Reclaiming your place after you’ve been unfairly judged or marginalized by people who don’t even know you or derailed by events you just couldn’t have seen coming takes courage and is hard work. But if you want to really live you have to do it.
I had just such a challenge at the recent Peoples Climate March. When I realized my business travel schedule was going to prevent me from attending the big march in Washington DC I decided to help organize a sister event in my hometown of Bend Oregon.
I called a couple of fellow activists and joined in planning the events. I put in dozens of volunteer hours, mobilizing people, developing the message and marketing materials, sorting out various aspects of the event itself, even hanging posters around town. I also used my fairly significant social media platform to spread the word.
The organization that took the lead in the event was a local, all-volunteer climate action group. I deeply respected the hard work of their director and she and I worked together beautifully. The steering committee for the event was another story. All but one or two of them had never met me, but they had apparently made a decision about me based on ugly misinformation put forward in the media many, many months earlier. They were happy to have me do the behind the scenes work organizing the event but they didn’t want me to have a speaking role.
I was pissed!
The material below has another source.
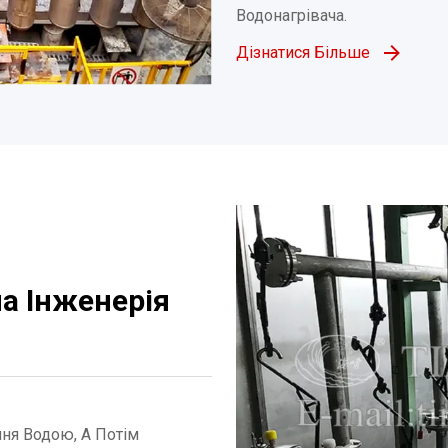
Водонагрівача.
Дізнатися Більше
а Інженерія
ня Водою, А Потім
I was one of the first people ever to mention the issue of climate change in my hometown area and had been working and speaking as a professional on the issue since before most of those people had even moved here.
My first reaction was to lash out and call them to the carpet for their ugliness!
But I had a dilemma. First I didn’t want to tarnish the event itself – having a good showing as part of this historic action was too important. Second, I knew the director I’d been working with was in a tricky spot. She knew the steering committee was being unfair and counter-productive but she was caught in the middle. Even though I was hurt I didn’t want to cause her grief. Finally, even though it was tempting, I’d made a decision long ago not to fight ugliness that was shown me with more of the same in return.
And yet, I also was not going to allow myself to be marginalized and just sit back and take it. I had in fact been invited to have a fairly prominent role at the big march in DC but here in my podunk hometown I was shunned!
And here’s a word of advice for those of you facing something similar. I really shouldn’t have been surprised by the hometown rejection. I’ve learned from personal experience and the many reinvention clients I’ve worked with, that when navigating coming back from any big, particularly public, trauma the most awkward, and often unkind, places of reentering the arena are those close to home. Sometimes it’s bumping into the very person who lied about or ostracized you. Sometimes it’s an old rival acting on lingering jealousies by kicking you a bit. Some people fear getting too close to someone who has been smeared. And, very often, it’s just plain human awkwardness in not knowing how to act around someone who has been severely traumatized.
It’s hard to face. But here’s the deal, if you want to really heal, you have to get back in the saddle. I’m an old cowgirl! I’ve handled rough horses and rougher character assassins and I know this for sure when you get bucked off you have to get back on! If you don’t the fear and self-doubt grows.
So, what to do with my current dilemma? How could I stand up to the marginalization and still benefit the event? I reached out to local media. I knew they knew me, would be interested in talking to me and therefore, would give some coverage to the climate march (I also wanted to give some support to the March for Science and pitched that as well).
The plan worked and at least in some small way helped support both events. We had great turnouts for both marches. Here is a link to the interview. The reporter asks how I could continue doing my work after all that I’d been through and I said
So, my fellow travellers in the journey of “Reentering the Arena after Trauma and Attack,” be brave. Don’t shrink into the shadows but at the same time don’t add to the ugliness. It may take some time but if you stand strong and kind you will find your way back into the sunshine again. Never forget, you are completely unique, with gifts only you and your one-of-a-kind set of experiences have to offer.